- _Input for this task_:
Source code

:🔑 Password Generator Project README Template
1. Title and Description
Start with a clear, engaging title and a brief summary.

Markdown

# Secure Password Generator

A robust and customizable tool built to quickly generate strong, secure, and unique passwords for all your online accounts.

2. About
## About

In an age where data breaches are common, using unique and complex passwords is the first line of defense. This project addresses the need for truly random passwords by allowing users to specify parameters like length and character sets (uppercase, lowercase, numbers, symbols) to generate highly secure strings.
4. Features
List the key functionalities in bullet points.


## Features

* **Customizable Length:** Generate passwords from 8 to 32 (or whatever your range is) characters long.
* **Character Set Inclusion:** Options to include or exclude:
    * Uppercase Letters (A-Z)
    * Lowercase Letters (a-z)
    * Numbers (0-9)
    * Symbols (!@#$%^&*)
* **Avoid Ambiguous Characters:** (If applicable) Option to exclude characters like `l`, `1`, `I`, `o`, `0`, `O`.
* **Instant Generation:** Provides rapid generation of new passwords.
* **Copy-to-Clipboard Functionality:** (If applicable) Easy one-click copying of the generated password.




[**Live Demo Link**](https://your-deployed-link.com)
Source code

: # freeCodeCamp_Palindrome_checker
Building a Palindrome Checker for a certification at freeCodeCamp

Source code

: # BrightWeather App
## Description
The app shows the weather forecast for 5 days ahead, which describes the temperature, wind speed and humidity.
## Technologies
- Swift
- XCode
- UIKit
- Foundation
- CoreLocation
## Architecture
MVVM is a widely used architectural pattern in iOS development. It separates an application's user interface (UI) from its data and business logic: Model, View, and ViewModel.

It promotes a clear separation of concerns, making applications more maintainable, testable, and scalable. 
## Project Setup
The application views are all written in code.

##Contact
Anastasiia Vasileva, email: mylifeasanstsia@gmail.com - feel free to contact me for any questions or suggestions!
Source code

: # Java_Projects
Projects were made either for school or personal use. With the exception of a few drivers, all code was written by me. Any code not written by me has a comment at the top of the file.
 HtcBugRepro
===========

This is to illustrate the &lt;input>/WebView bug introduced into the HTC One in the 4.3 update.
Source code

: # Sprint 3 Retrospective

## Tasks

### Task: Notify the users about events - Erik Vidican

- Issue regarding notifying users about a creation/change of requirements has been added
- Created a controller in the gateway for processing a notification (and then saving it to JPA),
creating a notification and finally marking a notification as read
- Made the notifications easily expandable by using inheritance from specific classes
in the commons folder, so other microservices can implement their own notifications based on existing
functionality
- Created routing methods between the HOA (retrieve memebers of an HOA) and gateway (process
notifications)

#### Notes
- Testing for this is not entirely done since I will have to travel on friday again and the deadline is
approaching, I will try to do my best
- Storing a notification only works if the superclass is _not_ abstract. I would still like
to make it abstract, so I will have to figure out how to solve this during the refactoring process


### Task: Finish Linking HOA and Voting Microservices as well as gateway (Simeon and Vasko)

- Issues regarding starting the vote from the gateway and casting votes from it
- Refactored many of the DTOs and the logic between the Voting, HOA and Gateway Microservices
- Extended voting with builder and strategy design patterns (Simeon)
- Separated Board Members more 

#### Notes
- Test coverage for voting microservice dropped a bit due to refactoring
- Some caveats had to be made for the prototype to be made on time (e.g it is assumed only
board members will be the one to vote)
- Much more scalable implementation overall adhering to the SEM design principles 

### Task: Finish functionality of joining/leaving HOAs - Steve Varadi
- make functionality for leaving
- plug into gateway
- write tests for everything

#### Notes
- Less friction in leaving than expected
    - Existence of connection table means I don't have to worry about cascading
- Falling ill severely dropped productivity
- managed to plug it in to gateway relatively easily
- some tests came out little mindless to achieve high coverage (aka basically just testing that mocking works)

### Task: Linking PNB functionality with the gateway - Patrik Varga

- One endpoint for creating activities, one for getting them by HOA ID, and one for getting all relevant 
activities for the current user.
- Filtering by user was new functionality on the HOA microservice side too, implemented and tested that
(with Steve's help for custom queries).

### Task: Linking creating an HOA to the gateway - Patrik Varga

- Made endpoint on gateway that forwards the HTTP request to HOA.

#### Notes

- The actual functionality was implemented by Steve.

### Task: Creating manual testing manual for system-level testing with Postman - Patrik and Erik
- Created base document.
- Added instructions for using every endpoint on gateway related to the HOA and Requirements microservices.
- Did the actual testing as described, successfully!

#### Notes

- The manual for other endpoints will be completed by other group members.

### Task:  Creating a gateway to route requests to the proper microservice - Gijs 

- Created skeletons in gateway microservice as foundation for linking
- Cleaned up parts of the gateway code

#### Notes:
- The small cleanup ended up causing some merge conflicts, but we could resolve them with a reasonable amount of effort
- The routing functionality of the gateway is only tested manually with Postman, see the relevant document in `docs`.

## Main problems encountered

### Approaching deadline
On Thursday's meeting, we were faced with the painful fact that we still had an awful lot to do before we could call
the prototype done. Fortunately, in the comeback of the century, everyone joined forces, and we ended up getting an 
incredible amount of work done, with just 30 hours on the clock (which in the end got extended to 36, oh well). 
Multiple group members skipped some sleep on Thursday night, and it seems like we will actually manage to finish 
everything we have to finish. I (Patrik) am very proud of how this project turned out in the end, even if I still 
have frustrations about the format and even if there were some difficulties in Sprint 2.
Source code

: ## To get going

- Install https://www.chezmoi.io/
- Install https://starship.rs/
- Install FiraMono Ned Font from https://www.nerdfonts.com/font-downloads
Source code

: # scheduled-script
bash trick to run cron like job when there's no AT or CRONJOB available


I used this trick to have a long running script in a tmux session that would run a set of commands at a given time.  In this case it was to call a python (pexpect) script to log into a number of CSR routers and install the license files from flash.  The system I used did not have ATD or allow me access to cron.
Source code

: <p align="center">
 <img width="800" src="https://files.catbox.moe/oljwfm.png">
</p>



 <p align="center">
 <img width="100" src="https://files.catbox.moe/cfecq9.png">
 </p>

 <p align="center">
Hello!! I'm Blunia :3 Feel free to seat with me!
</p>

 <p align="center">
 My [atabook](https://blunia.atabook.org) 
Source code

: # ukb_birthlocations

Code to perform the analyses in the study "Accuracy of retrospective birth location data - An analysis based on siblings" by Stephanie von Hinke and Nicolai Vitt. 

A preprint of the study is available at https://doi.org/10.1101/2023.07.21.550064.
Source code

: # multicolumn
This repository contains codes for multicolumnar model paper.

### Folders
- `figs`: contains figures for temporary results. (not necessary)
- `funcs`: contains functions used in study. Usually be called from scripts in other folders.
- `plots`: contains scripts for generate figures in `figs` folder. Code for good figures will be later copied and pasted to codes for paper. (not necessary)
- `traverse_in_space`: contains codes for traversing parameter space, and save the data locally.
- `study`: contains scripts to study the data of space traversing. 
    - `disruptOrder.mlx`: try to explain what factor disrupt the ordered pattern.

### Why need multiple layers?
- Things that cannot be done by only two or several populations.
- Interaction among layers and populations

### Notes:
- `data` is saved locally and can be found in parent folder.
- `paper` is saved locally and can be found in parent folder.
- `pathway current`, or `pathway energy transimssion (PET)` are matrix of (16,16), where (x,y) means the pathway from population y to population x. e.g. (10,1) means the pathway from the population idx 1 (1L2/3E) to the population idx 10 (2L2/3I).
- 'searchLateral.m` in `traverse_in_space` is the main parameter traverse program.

--

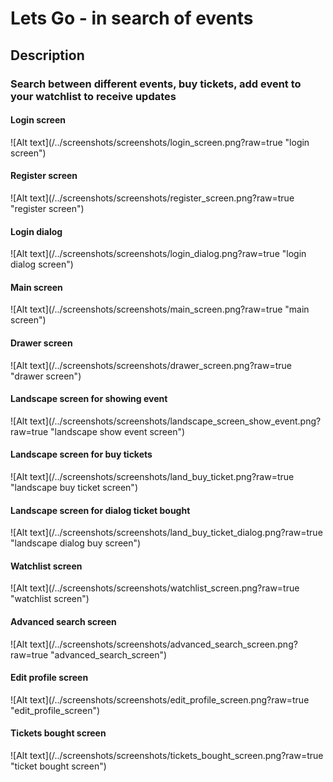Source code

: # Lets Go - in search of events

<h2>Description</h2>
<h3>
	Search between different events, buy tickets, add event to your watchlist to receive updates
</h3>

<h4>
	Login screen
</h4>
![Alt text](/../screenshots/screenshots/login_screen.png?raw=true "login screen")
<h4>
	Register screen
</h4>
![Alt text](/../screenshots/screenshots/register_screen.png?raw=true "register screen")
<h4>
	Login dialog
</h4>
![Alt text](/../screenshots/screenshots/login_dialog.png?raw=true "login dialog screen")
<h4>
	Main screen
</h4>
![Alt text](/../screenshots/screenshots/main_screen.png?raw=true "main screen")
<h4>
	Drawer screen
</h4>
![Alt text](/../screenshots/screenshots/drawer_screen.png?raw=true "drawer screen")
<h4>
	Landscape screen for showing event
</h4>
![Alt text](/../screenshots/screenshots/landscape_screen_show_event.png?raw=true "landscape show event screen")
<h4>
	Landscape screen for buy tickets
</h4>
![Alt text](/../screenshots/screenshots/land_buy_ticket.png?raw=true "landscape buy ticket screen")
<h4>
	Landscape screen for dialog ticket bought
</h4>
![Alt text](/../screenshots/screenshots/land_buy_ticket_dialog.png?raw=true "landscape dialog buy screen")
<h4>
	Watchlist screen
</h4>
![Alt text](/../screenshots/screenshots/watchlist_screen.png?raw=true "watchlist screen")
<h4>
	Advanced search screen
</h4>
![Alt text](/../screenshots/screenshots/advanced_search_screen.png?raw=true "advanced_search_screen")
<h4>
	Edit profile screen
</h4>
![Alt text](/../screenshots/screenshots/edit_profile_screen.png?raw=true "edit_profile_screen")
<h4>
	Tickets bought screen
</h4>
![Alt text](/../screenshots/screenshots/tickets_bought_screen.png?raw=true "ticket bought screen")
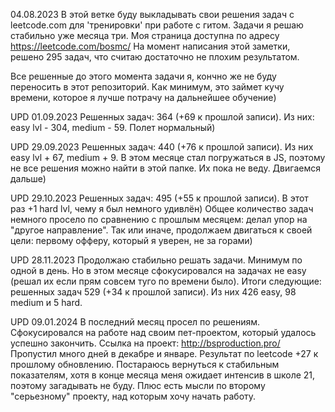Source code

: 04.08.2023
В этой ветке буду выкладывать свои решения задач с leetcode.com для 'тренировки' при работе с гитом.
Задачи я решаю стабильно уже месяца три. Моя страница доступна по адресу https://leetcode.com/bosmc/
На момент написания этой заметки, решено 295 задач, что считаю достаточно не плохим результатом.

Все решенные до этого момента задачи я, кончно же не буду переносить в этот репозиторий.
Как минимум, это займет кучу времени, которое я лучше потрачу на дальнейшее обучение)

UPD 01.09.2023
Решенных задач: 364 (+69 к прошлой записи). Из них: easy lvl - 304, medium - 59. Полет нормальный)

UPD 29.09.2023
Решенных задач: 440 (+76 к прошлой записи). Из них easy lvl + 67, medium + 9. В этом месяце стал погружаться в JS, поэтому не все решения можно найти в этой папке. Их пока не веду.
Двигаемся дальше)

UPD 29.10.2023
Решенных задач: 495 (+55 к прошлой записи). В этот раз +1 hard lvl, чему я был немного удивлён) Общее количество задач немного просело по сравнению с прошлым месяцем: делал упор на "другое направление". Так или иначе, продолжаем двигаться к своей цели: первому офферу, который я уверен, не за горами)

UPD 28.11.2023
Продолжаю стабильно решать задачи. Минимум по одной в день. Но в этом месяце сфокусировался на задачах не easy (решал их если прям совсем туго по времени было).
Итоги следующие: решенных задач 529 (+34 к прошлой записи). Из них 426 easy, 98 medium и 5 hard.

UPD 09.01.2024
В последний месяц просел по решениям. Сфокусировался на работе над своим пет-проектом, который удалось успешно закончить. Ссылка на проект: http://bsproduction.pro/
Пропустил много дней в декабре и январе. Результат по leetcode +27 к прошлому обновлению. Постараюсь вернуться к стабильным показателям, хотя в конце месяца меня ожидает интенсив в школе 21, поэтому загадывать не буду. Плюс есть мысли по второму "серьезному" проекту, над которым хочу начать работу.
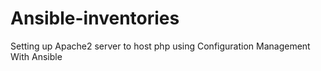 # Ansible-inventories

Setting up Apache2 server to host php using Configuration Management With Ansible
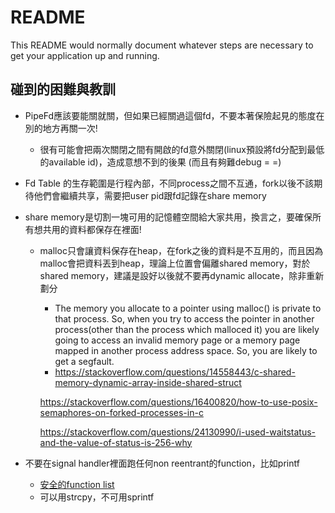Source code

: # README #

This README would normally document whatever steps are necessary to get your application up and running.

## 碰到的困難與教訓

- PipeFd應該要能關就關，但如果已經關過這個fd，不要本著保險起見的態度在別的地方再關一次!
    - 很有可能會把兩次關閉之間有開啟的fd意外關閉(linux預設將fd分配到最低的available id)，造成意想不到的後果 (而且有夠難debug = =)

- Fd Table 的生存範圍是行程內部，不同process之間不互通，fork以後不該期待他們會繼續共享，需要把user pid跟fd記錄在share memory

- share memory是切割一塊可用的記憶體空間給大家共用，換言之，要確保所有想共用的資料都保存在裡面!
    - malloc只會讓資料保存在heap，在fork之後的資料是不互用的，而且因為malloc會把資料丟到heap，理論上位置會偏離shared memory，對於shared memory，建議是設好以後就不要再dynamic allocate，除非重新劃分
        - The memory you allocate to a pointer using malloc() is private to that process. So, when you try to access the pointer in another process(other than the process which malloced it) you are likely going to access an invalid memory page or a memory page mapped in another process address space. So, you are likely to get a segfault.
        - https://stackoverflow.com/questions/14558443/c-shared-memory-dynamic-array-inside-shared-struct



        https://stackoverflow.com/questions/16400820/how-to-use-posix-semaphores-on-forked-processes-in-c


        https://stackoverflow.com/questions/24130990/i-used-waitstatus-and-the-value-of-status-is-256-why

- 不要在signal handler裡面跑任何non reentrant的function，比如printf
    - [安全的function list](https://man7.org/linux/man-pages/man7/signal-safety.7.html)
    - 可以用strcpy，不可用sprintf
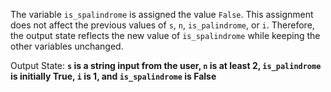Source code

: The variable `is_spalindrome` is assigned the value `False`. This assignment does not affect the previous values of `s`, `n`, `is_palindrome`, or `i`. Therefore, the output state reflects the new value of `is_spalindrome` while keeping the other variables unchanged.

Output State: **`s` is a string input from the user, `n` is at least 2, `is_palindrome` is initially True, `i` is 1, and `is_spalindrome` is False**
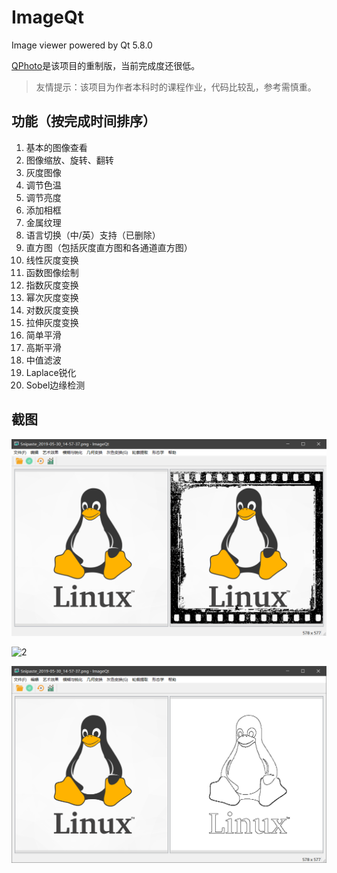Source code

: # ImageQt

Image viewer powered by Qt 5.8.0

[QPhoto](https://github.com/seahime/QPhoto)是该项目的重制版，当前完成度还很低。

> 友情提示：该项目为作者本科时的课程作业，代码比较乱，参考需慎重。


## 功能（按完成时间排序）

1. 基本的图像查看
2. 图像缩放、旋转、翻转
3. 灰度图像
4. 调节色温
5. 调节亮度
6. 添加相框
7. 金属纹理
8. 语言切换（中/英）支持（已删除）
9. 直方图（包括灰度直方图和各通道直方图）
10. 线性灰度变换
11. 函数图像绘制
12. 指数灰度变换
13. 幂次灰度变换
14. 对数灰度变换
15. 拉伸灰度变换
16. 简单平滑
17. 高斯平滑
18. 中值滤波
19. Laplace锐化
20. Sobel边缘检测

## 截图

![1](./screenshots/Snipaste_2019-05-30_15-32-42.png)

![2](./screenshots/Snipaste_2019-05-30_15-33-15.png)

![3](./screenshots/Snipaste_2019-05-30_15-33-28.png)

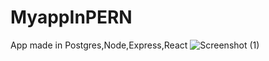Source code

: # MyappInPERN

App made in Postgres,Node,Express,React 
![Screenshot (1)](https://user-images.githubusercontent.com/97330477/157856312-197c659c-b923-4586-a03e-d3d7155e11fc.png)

- _Exercise objective_: Show every line in the items that contains the string "unique". Matching is case-sensitive.

- _Exercise output_:
A robust and customizable tool built to quickly generate strong, secure, and unique passwords for all your online accounts.
In an age where data breaches are common, using unique and complex passwords is the first line of defense. This project addresses the need for truly random passwords by allowing users to specify parameters like length and character sets (uppercase, lowercase, numbers, symbols) to generate highly secure strings.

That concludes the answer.